WHAT YOU HAVE TO DO:
Reproduce the records below exactly, but only between the lines holding "normal human esophagus" and "photomicrograph exhibits IHC", inclusive.

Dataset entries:
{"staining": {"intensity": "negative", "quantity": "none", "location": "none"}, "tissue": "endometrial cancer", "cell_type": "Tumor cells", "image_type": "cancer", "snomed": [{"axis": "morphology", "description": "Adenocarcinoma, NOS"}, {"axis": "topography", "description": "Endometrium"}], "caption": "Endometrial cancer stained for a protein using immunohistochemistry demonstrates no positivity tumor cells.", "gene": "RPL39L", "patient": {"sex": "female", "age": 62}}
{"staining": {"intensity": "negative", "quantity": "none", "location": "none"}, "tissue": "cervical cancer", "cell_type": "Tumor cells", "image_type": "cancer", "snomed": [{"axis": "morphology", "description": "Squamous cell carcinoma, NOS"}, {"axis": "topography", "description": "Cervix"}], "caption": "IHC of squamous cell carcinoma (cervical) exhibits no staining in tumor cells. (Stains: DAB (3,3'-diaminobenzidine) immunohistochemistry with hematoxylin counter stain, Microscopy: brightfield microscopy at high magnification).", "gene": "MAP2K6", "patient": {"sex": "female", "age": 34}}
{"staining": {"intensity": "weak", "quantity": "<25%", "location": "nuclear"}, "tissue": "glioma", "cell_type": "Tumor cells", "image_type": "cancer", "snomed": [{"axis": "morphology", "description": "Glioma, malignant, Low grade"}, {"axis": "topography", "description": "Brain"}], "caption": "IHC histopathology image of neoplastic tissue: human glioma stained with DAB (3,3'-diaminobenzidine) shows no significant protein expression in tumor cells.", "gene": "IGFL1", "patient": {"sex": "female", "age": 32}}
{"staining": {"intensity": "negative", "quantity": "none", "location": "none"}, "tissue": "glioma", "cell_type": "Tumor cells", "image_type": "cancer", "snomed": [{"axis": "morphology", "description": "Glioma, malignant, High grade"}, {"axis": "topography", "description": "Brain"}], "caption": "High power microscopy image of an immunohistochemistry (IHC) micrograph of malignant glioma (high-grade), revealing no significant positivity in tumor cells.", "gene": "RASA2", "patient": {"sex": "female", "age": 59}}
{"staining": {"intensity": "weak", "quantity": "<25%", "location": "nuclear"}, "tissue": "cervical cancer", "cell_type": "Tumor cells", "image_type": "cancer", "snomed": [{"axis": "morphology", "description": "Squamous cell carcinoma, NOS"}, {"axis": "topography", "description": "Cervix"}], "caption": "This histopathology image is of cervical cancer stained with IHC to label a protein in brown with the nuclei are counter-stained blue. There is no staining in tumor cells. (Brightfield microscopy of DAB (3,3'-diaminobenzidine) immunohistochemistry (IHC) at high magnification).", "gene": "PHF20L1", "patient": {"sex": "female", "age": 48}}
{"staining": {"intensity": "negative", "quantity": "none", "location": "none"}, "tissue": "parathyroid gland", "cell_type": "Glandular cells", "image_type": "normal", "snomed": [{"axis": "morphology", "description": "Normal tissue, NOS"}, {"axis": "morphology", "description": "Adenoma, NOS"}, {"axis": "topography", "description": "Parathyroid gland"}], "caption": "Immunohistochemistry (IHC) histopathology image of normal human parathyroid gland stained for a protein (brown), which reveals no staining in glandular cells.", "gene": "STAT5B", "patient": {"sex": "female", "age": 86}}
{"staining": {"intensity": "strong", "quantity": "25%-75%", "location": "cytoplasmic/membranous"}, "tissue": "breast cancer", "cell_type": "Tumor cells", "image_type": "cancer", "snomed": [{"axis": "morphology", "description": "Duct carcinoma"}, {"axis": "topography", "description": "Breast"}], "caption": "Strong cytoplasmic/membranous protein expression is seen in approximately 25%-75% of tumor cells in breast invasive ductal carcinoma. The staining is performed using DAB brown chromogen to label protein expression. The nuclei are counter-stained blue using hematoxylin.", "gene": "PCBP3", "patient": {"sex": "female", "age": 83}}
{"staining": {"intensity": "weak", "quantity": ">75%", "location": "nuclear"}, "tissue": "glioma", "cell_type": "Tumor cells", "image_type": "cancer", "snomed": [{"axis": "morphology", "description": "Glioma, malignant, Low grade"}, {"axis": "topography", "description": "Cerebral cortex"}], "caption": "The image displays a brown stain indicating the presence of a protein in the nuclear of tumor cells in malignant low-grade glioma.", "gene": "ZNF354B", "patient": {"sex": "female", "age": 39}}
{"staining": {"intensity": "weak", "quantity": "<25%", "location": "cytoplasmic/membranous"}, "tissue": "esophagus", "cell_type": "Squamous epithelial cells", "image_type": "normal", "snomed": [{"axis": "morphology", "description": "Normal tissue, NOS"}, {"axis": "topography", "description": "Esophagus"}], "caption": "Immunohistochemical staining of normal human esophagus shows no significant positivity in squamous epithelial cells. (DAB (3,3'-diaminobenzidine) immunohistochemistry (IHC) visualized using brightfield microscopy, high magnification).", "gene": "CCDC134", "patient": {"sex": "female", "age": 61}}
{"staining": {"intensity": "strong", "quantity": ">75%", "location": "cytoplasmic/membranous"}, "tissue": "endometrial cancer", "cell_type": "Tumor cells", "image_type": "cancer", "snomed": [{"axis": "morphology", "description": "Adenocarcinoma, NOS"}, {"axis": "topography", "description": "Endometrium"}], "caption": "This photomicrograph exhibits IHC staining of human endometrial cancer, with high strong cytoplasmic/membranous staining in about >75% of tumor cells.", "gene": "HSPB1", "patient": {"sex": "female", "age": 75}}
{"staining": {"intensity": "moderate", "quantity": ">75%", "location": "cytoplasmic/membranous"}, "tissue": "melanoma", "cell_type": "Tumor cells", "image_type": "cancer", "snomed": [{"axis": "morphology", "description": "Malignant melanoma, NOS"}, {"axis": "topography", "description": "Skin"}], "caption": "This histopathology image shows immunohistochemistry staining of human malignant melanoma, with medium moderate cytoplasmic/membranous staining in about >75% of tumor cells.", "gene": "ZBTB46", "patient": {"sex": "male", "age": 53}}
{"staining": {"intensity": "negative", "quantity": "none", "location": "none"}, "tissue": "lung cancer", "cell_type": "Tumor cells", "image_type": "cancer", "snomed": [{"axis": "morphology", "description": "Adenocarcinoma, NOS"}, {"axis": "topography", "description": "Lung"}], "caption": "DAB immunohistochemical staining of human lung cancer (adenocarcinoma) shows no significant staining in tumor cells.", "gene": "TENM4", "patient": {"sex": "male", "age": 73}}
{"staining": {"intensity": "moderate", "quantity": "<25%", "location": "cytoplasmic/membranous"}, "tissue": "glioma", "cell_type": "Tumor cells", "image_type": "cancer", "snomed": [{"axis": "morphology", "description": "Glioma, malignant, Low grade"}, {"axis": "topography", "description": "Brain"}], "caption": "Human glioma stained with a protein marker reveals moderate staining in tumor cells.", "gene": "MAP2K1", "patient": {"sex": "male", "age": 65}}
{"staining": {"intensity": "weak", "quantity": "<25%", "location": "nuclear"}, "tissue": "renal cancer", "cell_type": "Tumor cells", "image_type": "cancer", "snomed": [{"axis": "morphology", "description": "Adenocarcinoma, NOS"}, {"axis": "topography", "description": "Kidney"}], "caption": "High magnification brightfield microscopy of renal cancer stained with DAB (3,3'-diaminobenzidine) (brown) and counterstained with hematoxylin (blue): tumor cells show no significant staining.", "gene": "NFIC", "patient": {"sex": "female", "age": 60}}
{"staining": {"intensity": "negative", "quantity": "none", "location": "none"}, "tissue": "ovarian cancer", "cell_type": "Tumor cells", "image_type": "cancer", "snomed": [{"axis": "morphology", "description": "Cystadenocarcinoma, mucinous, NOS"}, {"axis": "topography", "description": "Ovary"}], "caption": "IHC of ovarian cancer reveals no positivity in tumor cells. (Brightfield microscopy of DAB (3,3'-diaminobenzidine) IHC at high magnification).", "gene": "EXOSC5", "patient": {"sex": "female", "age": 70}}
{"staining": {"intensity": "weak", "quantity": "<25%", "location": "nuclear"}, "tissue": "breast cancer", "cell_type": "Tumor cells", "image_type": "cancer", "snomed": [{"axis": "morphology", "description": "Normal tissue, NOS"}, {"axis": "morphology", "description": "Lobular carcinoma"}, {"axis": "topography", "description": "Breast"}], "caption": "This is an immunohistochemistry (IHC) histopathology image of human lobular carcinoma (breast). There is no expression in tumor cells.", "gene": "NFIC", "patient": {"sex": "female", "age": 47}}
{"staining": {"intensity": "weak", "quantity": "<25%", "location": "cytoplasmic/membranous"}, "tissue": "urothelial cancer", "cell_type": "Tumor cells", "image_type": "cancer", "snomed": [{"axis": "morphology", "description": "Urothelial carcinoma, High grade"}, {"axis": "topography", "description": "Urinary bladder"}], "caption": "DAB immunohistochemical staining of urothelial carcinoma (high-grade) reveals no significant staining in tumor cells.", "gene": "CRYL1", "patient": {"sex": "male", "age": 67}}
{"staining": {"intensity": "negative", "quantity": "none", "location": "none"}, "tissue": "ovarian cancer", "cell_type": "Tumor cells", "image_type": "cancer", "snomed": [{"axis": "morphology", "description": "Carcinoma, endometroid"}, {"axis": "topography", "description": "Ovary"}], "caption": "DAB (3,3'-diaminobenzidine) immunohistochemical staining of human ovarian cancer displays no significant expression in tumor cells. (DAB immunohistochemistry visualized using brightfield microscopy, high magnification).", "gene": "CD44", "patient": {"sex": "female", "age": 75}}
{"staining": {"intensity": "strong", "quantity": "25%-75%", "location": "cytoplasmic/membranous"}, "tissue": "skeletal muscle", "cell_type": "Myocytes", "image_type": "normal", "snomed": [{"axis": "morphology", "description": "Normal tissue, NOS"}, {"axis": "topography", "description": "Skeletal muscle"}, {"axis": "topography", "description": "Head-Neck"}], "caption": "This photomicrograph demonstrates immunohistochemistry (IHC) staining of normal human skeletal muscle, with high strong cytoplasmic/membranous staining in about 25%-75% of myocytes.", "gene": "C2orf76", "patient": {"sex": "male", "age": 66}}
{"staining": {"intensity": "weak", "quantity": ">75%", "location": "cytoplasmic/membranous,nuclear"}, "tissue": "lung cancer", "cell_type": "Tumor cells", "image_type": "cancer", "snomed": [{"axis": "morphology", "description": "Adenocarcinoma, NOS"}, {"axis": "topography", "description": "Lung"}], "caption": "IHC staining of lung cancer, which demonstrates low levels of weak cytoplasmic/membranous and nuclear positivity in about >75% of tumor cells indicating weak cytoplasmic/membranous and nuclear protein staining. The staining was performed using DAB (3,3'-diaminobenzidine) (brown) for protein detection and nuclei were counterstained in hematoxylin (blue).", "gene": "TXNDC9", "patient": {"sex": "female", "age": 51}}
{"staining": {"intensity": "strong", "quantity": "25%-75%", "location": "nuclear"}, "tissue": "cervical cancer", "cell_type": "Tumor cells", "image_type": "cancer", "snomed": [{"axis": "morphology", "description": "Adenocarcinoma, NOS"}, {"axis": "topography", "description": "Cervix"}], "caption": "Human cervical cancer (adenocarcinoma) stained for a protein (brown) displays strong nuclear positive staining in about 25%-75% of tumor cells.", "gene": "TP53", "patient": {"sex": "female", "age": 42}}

ANSWER TO THIS TASK:
{"staining": {"intensity": "weak", "quantity": "<25%", "location": "cytoplasmic/membranous"}, "tissue": "esophagus", "cell_type": "Squamous epithelial cells", "image_type": "normal", "snomed": [{"axis": "morphology", "description": "Normal tissue, NOS"}, {"axis": "topography", "description": "Esophagus"}], "caption": "Immunohistochemical staining of normal human esophagus shows no significant positivity in squamous epithelial cells. (DAB (3,3'-diaminobenzidine) immunohistochemistry (IHC) visualized using brightfield microscopy, high magnification).", "gene": "CCDC134", "patient": {"sex": "female", "age": 61}}
{"staining": {"intensity": "strong", "quantity": ">75%", "location": "cytoplasmic/membranous"}, "tissue": "endometrial cancer", "cell_type": "Tumor cells", "image_type": "cancer", "snomed": [{"axis": "morphology", "description": "Adenocarcinoma, NOS"}, {"axis": "topography", "description": "Endometrium"}], "caption": "This photomicrograph exhibits IHC staining of human endometrial cancer, with high strong cytoplasmic/membranous staining in about >75% of tumor cells.", "gene": "HSPB1", "patient": {"sex": "female", "age": 75}}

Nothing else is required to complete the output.